能登地震で医薬品の配送を阻んだ「悪路・渋滞・ガソリン不足」と救世主【現地レポート】写真提供:医薬経済社
*本記事は医薬経済ONLINEからの転載です。

 北陸地方の医薬品卸ファイネス七尾支店の表直記支店長が、大きな揺れを感じたのは元日の午後4時10分頃、家族5人で実家のある石川県志賀町で過ごしていたときだった。「このままだと家が潰れて家族全員が死んでしまう」と思えるほどの揺れに、動くことができなくなった。マグニチュード7.6、東日本大震災に匹敵する規模の地震が能登半島で発生。最大震度7が志賀町で観測された。

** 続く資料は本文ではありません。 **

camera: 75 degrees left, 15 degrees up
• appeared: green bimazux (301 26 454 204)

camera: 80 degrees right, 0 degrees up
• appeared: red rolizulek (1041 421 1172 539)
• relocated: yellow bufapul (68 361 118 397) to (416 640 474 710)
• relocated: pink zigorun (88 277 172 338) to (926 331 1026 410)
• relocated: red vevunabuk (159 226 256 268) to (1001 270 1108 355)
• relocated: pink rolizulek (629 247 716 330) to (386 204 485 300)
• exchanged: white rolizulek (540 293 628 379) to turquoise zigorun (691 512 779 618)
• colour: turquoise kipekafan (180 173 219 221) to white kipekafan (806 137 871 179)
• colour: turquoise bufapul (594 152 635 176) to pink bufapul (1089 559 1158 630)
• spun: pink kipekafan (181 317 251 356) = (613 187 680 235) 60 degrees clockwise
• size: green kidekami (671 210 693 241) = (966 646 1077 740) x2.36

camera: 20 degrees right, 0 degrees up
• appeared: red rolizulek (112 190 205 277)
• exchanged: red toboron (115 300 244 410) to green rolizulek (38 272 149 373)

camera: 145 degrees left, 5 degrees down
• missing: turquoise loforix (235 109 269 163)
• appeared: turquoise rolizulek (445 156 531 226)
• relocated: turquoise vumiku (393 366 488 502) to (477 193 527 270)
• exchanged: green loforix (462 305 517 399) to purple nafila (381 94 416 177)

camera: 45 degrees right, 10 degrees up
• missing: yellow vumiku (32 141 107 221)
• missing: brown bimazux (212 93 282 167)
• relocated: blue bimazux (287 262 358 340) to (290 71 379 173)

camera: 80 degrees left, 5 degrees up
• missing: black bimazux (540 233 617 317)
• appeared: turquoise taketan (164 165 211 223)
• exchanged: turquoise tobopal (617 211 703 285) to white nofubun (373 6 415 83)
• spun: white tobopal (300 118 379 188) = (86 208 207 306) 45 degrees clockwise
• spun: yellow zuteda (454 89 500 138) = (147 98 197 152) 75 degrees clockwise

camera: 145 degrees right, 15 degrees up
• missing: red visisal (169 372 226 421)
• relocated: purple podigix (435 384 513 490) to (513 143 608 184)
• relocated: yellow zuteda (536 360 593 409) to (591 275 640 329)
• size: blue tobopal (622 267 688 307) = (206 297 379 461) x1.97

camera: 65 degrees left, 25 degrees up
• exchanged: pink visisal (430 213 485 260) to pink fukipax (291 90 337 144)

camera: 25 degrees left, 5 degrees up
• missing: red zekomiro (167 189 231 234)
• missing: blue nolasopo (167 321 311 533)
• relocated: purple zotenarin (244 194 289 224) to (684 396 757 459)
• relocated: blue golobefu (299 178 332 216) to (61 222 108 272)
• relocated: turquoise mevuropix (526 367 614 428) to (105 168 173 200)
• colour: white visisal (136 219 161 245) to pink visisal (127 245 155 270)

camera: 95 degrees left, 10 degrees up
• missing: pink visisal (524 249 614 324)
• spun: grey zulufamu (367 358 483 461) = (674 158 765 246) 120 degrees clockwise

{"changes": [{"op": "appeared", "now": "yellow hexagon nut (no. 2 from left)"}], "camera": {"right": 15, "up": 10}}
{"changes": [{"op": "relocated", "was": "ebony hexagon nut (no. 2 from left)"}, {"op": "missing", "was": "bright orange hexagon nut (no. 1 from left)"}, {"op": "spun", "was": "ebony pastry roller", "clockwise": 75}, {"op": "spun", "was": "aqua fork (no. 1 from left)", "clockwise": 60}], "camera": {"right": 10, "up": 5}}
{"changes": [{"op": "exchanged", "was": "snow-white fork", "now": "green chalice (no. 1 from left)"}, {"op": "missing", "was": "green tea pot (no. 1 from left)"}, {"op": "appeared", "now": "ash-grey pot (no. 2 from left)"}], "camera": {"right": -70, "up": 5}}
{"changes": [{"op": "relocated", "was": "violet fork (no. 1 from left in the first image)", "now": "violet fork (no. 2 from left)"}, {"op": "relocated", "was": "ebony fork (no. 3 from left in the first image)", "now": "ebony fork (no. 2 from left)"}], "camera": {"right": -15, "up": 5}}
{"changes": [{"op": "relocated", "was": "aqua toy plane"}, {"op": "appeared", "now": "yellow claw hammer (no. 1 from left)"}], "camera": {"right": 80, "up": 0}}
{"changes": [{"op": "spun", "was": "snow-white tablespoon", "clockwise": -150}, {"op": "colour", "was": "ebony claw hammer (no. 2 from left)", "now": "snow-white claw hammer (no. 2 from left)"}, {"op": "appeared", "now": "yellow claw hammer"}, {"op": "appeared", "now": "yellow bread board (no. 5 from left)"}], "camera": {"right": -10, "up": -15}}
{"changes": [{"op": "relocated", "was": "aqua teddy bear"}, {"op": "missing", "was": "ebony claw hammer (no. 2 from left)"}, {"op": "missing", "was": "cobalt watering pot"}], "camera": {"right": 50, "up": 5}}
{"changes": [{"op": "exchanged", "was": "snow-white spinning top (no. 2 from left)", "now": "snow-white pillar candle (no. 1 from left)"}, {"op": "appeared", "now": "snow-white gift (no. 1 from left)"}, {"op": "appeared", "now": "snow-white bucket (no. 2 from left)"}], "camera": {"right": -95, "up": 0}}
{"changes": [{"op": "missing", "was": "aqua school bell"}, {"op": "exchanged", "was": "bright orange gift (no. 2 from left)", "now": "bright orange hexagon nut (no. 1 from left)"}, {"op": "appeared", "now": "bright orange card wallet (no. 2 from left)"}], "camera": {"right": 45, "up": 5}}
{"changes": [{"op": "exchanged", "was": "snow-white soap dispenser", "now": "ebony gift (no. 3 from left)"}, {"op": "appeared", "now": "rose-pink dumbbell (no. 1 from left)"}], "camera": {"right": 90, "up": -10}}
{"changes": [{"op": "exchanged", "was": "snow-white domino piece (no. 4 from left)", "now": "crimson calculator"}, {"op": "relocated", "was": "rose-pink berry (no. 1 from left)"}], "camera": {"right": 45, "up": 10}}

 表支店長は割と丈夫な部屋にいたのが幸いし、怪我はなかったが、その後もいつ来るかわからない余震が怖く、家族とともに避難所に身を寄せた。家族の安全に、余震の恐怖、そして頭の中にあったのは今後、被災地で必要とされる薬の供給のことだった。ファイネスは北陸・中部で8支店、3営業所を展開。その中でも七尾支店は、能登半島の医療機関に薬を運ぶための拠点で、被害状況が気になった。

 災害時にまず必要となる物資が水と食料。冬ならば毛布や灯油も重要な物資だ。地震で怪我人が出れば、治療で使う薬がいるし、高齢者が多い地域になれば糖尿病や高血圧といった生活習慣病の治療薬が求められる。しかし、医薬品は水や食料と違い、専門とする卸が運ぶ必要がある。社員や支店が被害を受ければ災害医療に遅れが出かねない。災害発生からどれだけ早く支店や配送センターを復旧できるかが、その後の被災地での医療体制に大きな影響をもたらす。